━━ DATASET RECORDS ━━
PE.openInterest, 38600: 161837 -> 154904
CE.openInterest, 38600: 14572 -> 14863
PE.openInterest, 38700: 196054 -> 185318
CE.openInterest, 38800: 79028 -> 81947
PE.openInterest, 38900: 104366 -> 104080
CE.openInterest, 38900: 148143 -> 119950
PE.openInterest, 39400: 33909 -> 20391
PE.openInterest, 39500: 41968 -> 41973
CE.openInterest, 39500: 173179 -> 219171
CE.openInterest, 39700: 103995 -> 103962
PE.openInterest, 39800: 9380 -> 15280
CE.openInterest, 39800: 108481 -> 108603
━━━
━━ DATASET RECORDS ━━
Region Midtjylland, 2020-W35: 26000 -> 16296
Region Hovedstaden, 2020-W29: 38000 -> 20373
━━━
━━ DATASET RECORDS ━━
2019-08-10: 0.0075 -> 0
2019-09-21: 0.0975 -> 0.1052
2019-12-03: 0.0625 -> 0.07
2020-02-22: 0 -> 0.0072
━━━
• _DESCRIPTION OF THE TASK_: Lines containing the word "Region" must be found in the data above and copied.

• _SOLUTION TO THIS TASK_:
Region Midtjylland, 2020-W35: 26000 -> 16296
Region Hovedstaden, 2020-W29: 38000 -> 20373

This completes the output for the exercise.